Fui visitar um tio ao hospital. Tem dor crónica, é cego e coxo. Felizmente, como é tetraplégico, não se nota tanto o andar claudicante. De resto, está impecável. É uma alegria estar com ele. A sua força de viver é contagiante. Sempre que ouço os bips dos seus batimentos cardíacos na máquina e a respiração ofegante do ventilador fico emocionado por saber que ele ainda se encontra entre nós.
Tenho falado muito com o meu tio sobre a agenda esquerdalha da eutanásia. Ele está muito indignado e cheio de medo que o mandem abater só porque está a sofrer. Acho eu que é isso que está a sentir, porque já não me lembro bem o que é que significa seis piscares de olhos, mas deve ser isso.
A esquerdalhada chama-nos assassinos quando simplesmente ferimos um poderoso touro em legítima defesa, numa luta honrada interespécies em que os humanos estão em clara desvantagem, mas olha com banalidade o homicídio de uma pessoa indefesa, na sua cama de hospital, que não faz mal a ninguém.
Porque a eutanásia é um mito e uma ilegalidade espiritual. É normal que uma pessoa que esteja em sofrimento peça para morrer. As pessoas que estão em sofrimento dizem muitos disparates. Mas ao dizer a essa pessoa que a vamos matar se ela quiser, só estamos a reforçar esse disparate. Quando alguém pede para morrer, o nosso dever moral é persuadi-la a pensar de maneira diferente, dizendo-lhe que o seu sofrimento é uma dádiva de Deus.
Impondo-lhe um desafio que parece impossível de suplantar, Deus está a dizer-nos que o milagre da vida é o amor que os familiares e a sociedade em geral devem dar a esse doente.

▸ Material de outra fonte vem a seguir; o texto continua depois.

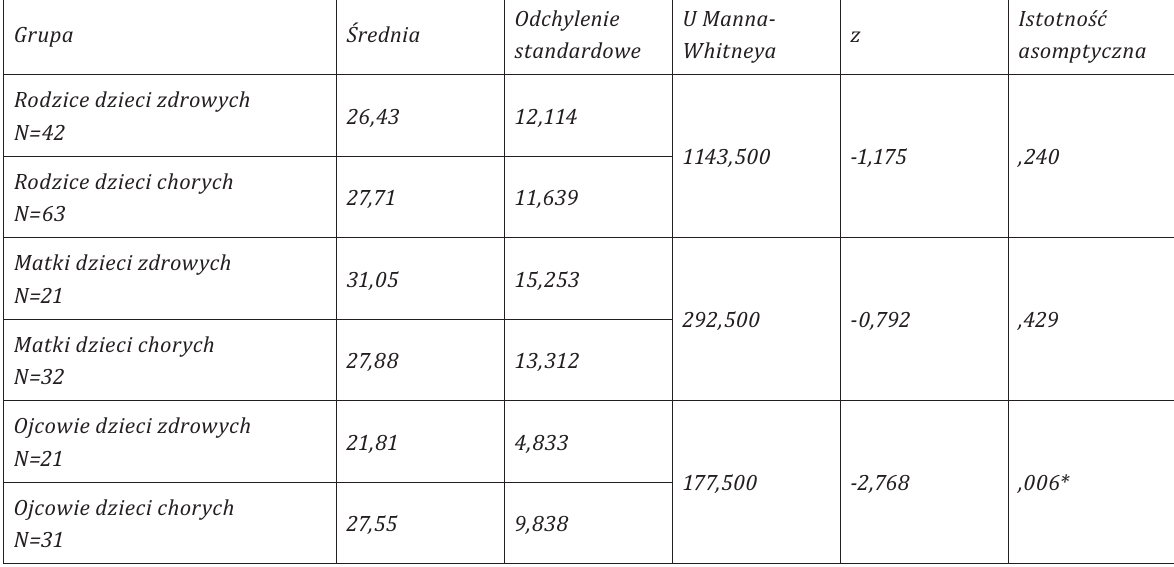
typów spostrzeżeń. Odpowiednie dane zawarte są w Tabeli 1. Tabela 1. Średnia liczba wypowiedzi, odchylenia standardowe i istotności różnic między poszczególnymi grupami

O amor que, graças a esse doente, irá florescer e multiplicar-se como as metástases no seu corpo.
A pessoa que sofre em frente aos nossos olhos serve de exemplo, pois gera amor e dá, aos que vão vivendo sem doenças, mais vontade de viver e de praticar o bem.
É comum dizer-se: “Põe os olhos no teu tio Alberto e para de ser piegas! Ele só tem três meses de vida, mas estás a vê-lo queixar-se? E não me digas que lá por não conseguir mexer-se e falar contigo, ele gostaria de morrer. Ele é um campeão. Um exemplo! Aguenta-se firmemente com dores até que Deus lhe diga que chegou a sua hora.”
O grau de sofrimento que Deus coloca nas nossas vidas é proporcional à felicidade que iremos encontrar quando a nossa alma deixar o seu recipiente podre e cheio de vícios, para se transformar numa alma limpa de pecados.
Uma pessoa que nunca teve problemas na vida e que a teve facilitada será vista na entrada do reino dos céus como uma privilegiada que nada fez para testar a sua fé. Ao invés, uma pessoa em permanente dor terá a recompensa de entrar no reino dos céus sob um forte aplauso de todas as almas que esperam pela sua vez há milhões de anos, na fila, para poderem carimbar o seu passaporte divino.
Se alguém escolher a sua morte, estará apenas a prolongar o seu sofrimento. Deus não vai receber muito bem uma pessoa que apareceu inesperadamente e contra a Sua vontade. Deus gere um serviço de booking: cada pessoa tem uma hora marcada e pode não ter as suas acomodações preparadas se aparecer antes do check-in. Pode ter de ficar na sala de espera durante três milhões de anos, como castigo. O que, numa eternidade, é pouco. Mas numa semana já leu as tvguias todas e tem mais três milhões de anos para se entreter.
Sofrer é um dom, como o demonstra a história de Job. Pode custar muito Deus brincar às doenças com o nosso corpo e, no momento, até podemos querer morrer. Também eu já sofri muito e sei o que é passar por provações. Ainda ontem fiquei retido num elevador com um vendedor da “CAIS” que tresandava. Mas Deus não gosta de pessoas ingratas. Se fosse tudo fácil na terra, íamos olhar para todas as maravilhas que estão à nossa espera no céu como um adolescente enfadado que não fica impressionado se os pais o levam ao Grand Canyon, mas escreve “TOP” e “Brutal” nos comentários dos vídeos do Feromonas. Deus quer que apreciemos as coisas boas da vida e é por isso que nos faz sofrer.